In this post I would like to share my personal review about the recent book from Packt Publishing called Scaling Big Data with Hadoop and Solr (Second Edition) by Hrishikesh Vijay Karambelkar.
The goal of the book is quite clear in the title too: describe in practice how Apache Hadoop and Apache Solr, help organizations to resolve the problem of information extraction from big data. Don’t you think this is a very interesting problem to face? I think so.
In my personal opinion the table of content is definitely a good starting point to describe how the topic is treated.
Chapter 1: Processing Big Data Using Hadoop and MapReduce
Chapter 2: Understanding Apache Solr
Before the solution, the author describes the main components (Apache Hadoop and Apache Solr). If you are a beginner, those chapters are probably not enough to introduce to you the solutions, but if you are an intermediate or an expert, those are two introductory chapters to define the basis. The description is very practical with java examples and source codes (in the perfect style of most of the Packt Publishing books).
Chapter 3: Enabling Distributed Search using Apache Solr
We are talking about Big Data so the Apache Solr engine has to scale in performance and quantity. Because of the Apache Hadoop, Apache Solr engine should be able to work with a distributed environment. This chapter covers this topic with an interesting description: the involvement of MongoDB as NoSql database to accommodate data with varying data models. I personally find this solution very attractive, isn’t it?
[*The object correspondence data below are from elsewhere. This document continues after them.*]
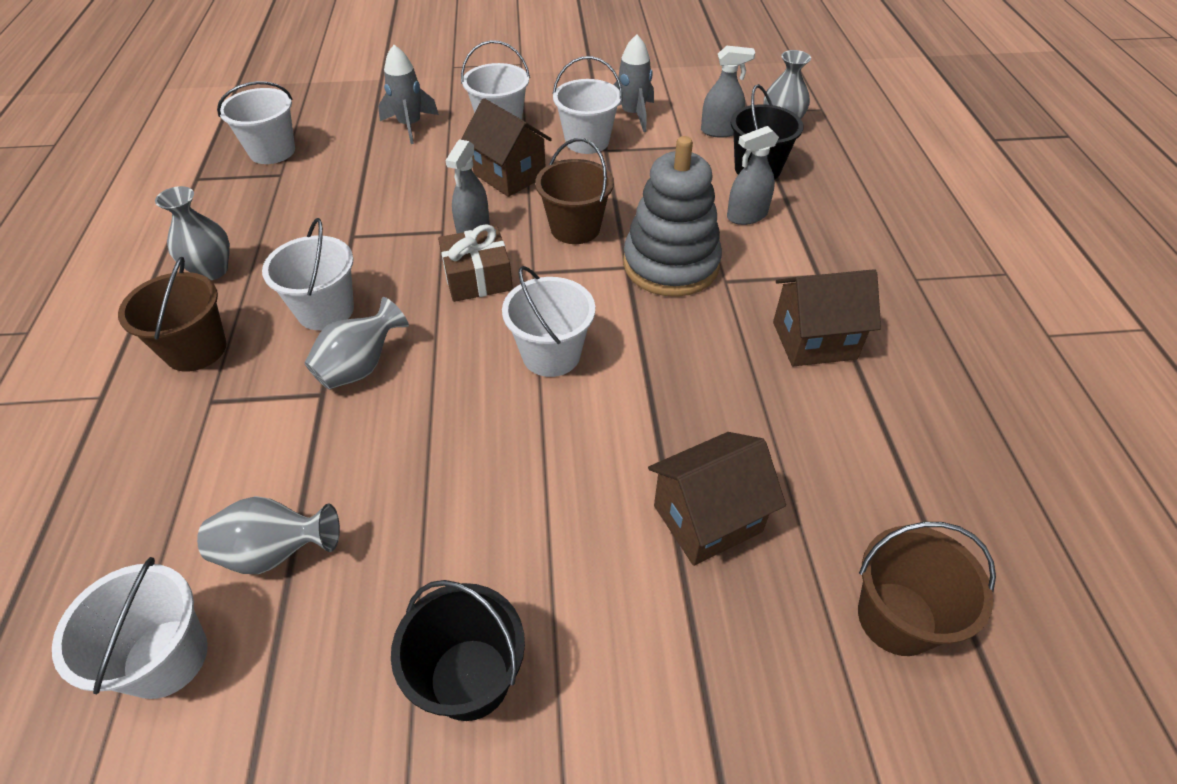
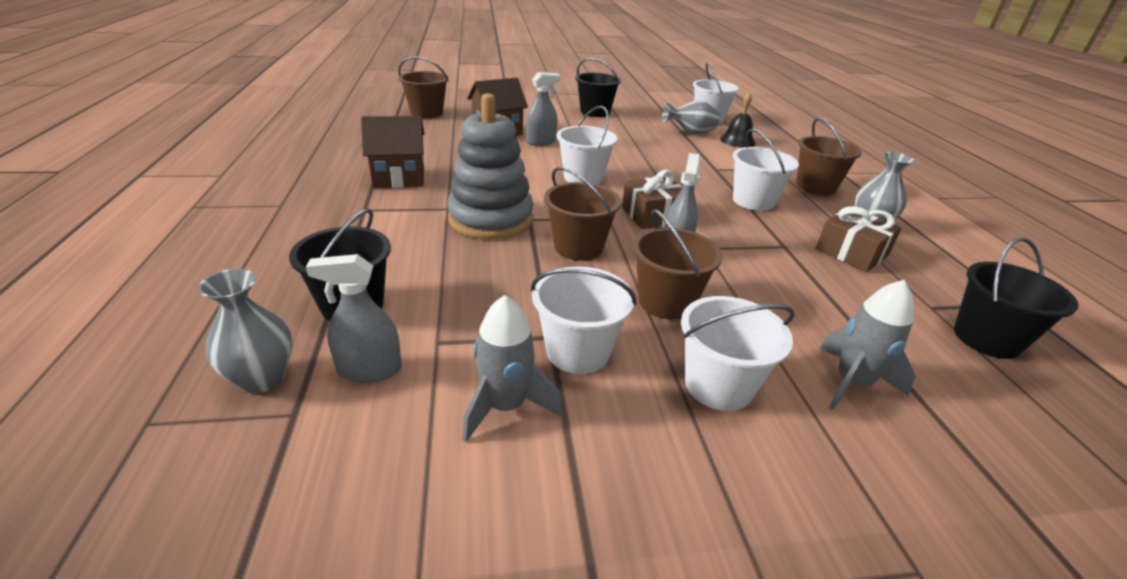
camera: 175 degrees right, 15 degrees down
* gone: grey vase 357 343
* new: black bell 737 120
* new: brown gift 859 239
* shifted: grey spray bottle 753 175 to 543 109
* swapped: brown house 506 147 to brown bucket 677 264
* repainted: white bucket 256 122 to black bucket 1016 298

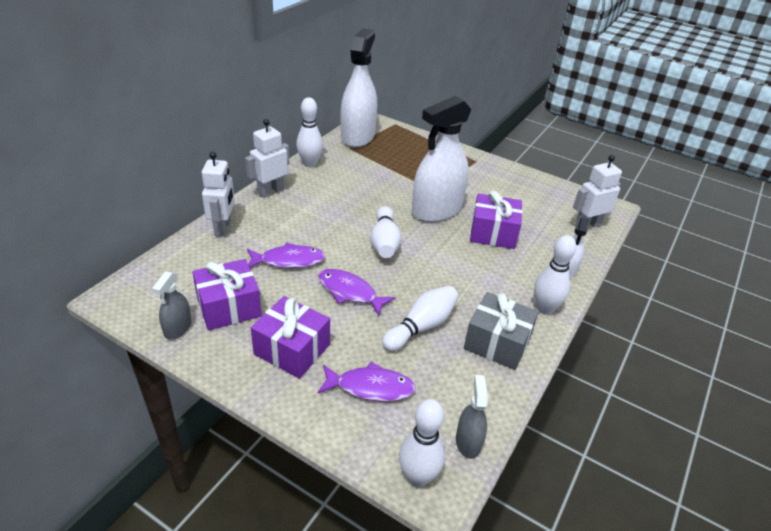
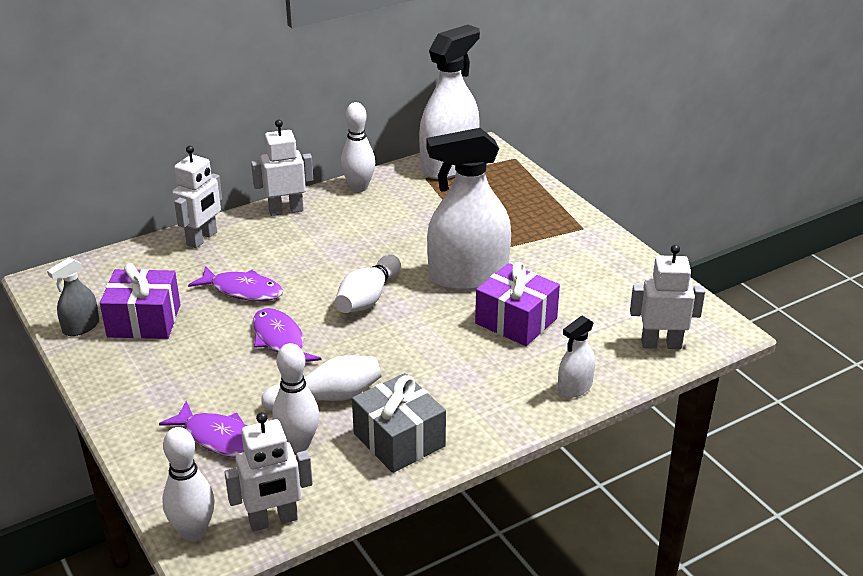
camera: 30 degrees right, 5 degrees down
* gone: purple gift 290 337
* shifted: white bowling pin 555 274 to 296 397
* swapped: grey spray bottle 472 417 to white robot 268 471

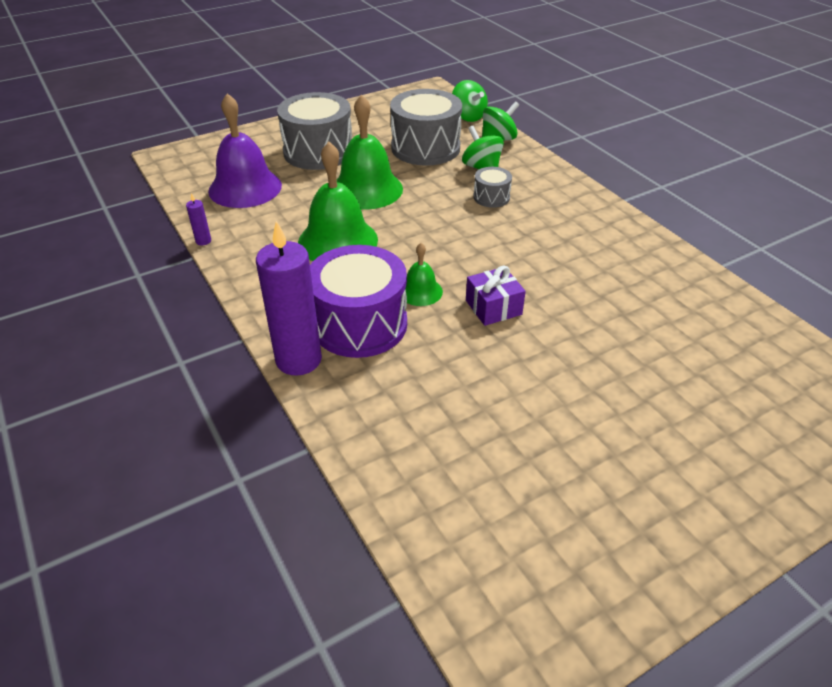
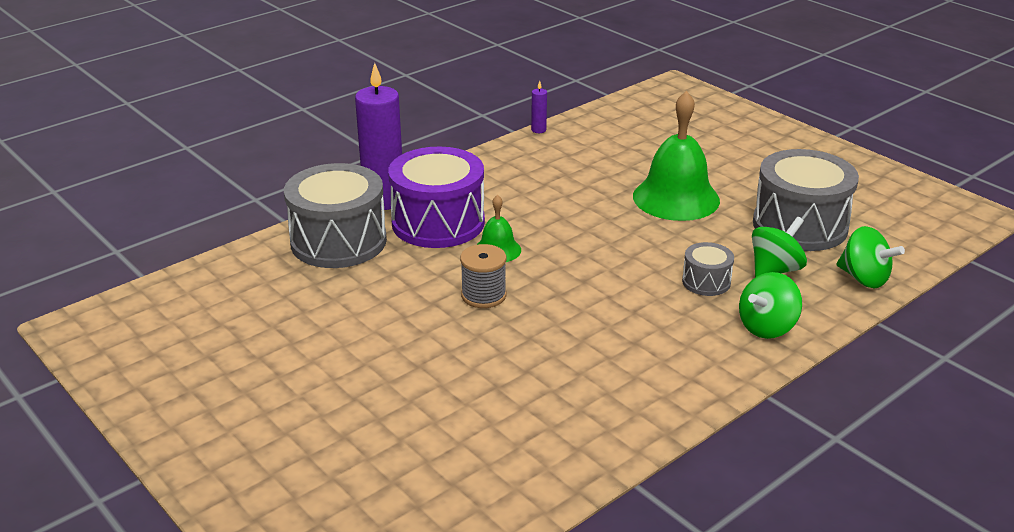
camera: 80 degrees right, 10 degrees down
* gone: purple bell 245 150
* gone: green bell 338 201
* shifted: grey drum 314 131 to 335 215
* shifted: green spinning top 470 101 to 770 305
* swapped: purple gift 496 296 to grey spool 483 276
Chapter 4: Big Data Search Using Hadoop and Its Ecosystem
Chapter 5: Scaling Search Performance
Now that is described how to define the right architecture for the goal, it’s time to understand how to search the informations. Searching capabilities are described in terms of architecture, commands and practical examples. very interesting also the brief description of the advanced analytics with Solr and R. In the final fifth chapter, the author wants to look for optimizing the running of the big data search instance.
I enjoyed reading this book especially because this is one of my personal goals in content retrieval (especially on semi-structured data) together with Big Data. Of course this is not a book for dummies and before, I suggest to neophytes to read the large amount of introductory books on the described topics.